ESRC's population and household change programme will inform Government on welfare reform. Early findings below.
THE FAMILY has survived enormous change to retain its central position in most British people's lives, according to research at Cambridge University.
Jacqueline Scott's exhaustive trawl through social attitudes data reveals that the family still matters most, despite increases in cohabitation, divorce and single parenthood.
Dr Scott, in the faculty of social and political sciences, found that women generally give more importance to family events than men, and young people tend to be more self-centred than their elders.
But among adults there is a sense that the family, in the broadest sense, is what matters most. Married couples and single parents are equally likely to put family members before themselves, and see family life as more important than their individual careers.
Dr Scott's research found that the marriage-versus-cohabitation debate has nevertheless swung decisively in favour of the latter. Figures show that even among those born before 1930, only a minority (41 per cent of men and 35 per cent of women) think that living together outside marriage is always wrong. Among those born after 1960 only 7 per cent oppose cohabitation.
Only 2 per cent of those born before 1930 actually cohabited, while nearly half of those born in the 1960s have subsequently lived with someone out of wedlock. There has been a steady decline in the number of marriages following from a period of cohabitation.
Another pressure on traditional family life has been a growth in the number of working mothers. Most men and women no longer believe that a wife's place is in the home looking after children. Only 43 per cent of men and 39 per cent of women supported the traditional view in 1994.
But there remains a strong conviction among both men and women that women's family responsibilities, particularly involving young children, must come first. In 1994, 62 per cent of men and 52 per cent of women felt that pre-school children suffer if their mothers work.
Dr Scott explains this partial contradiction, between the acceptance of women working and fears that such work affects young children, as a reflection of the degree to which the right of mothers to work has been established in Britain. She said that the widespread acceptance of that right meant that both men and women were now more comfortable expressing their concerns about the possible effects on children without fear of being called sexist.
Four out of five mothers said that they would go out to work if their husbands or relatives were available to look after their children. Dr Scott said it was difficult to tell if there had been a significant rise in the numbers of househusbands due to a lack of earlier comparative statistics. However, she said that recent trends showed little evidence of role reversal.
Despite the increased economic pressures on women to work, Dr Scott said that ideological beliefs were more important in determining whether women with young children went to work.
Compared with Germany and the United States, Britain has been relatively slow to change its gender-role attitudes. Dr Scott said that this may reflect the relatively large amount of part-time work in Britain which allows married women some degree of economic independence while contributing to the household. They pose little fundamental threat to traditional gender division of roles.

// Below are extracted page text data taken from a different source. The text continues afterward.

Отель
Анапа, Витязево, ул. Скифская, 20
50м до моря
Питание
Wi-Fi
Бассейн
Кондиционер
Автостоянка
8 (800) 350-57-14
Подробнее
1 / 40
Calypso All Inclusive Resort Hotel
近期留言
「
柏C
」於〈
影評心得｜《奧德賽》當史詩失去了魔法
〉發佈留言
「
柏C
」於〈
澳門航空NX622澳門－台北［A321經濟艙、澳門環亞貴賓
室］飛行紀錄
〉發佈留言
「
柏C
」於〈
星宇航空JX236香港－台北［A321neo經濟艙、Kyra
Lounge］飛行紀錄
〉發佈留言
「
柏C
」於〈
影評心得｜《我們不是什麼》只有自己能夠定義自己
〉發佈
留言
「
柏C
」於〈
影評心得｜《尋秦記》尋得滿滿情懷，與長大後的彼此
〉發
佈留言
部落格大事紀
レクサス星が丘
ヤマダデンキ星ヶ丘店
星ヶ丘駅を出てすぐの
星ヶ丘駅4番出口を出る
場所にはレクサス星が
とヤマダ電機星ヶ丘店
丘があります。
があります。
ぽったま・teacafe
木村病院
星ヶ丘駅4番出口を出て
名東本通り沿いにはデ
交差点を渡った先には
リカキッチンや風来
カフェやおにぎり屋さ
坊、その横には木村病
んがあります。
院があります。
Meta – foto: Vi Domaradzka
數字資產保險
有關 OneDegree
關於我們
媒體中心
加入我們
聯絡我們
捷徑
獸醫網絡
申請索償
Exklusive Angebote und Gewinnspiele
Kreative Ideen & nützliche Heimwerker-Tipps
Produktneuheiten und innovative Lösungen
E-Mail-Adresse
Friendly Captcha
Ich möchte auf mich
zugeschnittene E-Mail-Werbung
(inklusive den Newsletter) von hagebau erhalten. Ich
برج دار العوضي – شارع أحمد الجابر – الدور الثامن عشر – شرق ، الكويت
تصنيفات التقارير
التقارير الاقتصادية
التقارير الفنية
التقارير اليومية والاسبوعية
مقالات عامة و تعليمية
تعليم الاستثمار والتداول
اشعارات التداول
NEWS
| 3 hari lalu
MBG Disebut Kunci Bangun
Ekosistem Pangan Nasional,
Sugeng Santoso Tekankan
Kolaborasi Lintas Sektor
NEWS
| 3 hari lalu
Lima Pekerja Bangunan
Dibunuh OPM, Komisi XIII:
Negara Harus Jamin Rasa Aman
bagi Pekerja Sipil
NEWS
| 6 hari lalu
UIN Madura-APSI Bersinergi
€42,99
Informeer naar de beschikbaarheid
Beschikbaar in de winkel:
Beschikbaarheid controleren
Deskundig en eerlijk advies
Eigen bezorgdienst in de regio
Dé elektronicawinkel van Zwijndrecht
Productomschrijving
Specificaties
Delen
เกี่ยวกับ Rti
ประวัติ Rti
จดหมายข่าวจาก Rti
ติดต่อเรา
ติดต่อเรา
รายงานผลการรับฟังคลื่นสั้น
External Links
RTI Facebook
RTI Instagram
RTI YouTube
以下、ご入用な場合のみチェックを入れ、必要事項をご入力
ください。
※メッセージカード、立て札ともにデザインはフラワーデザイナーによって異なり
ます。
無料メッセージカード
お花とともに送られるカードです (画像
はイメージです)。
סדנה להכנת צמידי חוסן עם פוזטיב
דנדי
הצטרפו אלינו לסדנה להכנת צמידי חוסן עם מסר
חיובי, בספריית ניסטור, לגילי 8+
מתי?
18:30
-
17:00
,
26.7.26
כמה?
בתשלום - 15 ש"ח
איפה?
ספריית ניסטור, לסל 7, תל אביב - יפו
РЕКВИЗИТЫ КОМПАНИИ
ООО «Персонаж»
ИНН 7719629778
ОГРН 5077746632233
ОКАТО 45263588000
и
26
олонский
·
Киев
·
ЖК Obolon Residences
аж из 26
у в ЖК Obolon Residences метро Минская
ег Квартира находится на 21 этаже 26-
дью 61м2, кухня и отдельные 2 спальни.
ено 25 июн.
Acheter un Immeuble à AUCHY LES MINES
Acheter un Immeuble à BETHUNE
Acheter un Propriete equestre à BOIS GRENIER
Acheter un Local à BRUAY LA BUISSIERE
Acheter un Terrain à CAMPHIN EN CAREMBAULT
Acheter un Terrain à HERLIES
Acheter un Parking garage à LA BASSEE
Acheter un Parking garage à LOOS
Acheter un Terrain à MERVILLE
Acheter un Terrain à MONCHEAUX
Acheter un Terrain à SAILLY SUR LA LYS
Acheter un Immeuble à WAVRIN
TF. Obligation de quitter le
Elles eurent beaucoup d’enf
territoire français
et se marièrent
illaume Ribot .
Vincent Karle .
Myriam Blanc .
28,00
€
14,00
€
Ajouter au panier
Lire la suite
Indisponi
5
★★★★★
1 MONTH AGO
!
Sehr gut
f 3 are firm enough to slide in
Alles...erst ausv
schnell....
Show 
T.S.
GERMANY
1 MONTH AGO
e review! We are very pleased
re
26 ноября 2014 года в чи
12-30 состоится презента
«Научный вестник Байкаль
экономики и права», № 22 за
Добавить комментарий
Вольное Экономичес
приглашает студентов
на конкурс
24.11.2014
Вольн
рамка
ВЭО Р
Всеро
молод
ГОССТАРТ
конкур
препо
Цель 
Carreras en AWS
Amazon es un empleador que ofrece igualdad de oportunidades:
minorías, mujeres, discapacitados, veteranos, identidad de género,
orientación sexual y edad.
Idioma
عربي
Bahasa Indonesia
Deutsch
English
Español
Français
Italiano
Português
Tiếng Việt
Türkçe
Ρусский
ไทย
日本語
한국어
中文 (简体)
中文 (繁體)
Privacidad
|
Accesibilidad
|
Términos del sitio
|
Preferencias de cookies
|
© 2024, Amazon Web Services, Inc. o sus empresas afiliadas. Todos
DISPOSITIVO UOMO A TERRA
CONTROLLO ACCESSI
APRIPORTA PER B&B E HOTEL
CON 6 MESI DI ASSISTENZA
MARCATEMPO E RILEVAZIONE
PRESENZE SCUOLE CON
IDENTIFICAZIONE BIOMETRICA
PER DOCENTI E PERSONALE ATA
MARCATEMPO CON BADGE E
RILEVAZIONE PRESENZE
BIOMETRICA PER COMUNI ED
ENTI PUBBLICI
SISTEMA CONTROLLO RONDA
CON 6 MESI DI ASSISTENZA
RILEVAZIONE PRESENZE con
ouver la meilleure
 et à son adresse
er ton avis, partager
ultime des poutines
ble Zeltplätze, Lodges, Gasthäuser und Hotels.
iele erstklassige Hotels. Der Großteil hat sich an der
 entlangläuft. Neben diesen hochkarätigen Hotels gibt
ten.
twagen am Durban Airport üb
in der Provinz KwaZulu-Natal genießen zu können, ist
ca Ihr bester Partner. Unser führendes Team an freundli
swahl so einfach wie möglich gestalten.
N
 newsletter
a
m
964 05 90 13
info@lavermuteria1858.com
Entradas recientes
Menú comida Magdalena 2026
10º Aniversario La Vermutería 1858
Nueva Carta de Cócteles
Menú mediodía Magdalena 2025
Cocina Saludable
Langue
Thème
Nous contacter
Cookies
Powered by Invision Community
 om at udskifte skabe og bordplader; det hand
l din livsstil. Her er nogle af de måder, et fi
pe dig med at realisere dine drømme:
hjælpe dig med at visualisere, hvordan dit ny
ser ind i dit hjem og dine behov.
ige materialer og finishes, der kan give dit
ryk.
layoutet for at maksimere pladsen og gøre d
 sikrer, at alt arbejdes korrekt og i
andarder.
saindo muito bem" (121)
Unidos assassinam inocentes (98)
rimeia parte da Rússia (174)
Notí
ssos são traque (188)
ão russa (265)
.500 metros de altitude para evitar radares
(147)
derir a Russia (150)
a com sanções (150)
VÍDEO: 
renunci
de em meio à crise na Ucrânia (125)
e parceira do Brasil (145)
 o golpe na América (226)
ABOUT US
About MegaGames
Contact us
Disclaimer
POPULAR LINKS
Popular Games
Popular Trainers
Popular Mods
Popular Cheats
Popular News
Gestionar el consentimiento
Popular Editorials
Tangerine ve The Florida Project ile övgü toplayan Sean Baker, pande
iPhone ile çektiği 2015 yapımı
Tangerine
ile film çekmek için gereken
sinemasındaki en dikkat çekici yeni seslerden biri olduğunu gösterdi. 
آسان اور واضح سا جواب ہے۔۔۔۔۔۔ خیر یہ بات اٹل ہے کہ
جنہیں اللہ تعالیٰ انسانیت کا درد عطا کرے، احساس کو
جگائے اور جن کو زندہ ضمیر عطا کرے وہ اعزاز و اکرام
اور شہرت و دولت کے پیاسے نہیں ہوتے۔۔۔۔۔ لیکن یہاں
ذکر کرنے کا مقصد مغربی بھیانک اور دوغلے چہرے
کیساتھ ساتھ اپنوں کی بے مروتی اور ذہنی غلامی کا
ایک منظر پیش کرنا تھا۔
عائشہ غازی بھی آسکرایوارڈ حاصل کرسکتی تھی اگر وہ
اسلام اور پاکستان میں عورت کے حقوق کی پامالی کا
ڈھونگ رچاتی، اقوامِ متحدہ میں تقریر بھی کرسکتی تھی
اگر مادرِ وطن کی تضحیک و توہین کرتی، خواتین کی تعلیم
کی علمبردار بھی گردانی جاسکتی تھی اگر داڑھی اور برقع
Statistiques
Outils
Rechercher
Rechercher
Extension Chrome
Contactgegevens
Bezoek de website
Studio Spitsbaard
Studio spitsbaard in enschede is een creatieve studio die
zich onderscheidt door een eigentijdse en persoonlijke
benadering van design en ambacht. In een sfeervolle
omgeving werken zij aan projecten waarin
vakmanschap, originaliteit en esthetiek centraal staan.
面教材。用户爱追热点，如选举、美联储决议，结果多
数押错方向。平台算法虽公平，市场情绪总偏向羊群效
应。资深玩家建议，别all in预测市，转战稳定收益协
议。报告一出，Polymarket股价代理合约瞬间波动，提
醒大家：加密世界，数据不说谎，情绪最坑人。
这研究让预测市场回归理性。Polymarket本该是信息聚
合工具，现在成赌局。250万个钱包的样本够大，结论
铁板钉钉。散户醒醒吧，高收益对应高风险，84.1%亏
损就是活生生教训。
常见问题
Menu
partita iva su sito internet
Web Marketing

Looking at abortion, Dr Scott found that women who grew up in the 1960s, post-pill era, retained their liberal attitudes. Overall in Britain there has been a marked increase in support for abortion. These pro-abortion attitudes have increased more rapidly among women leading to a gender difference in attitudes today.
Dr Scott said that the increasingly secular values of younger generations suggest that tolerance for abortion will increase in all nations, even countries like Ireland where it is still banned.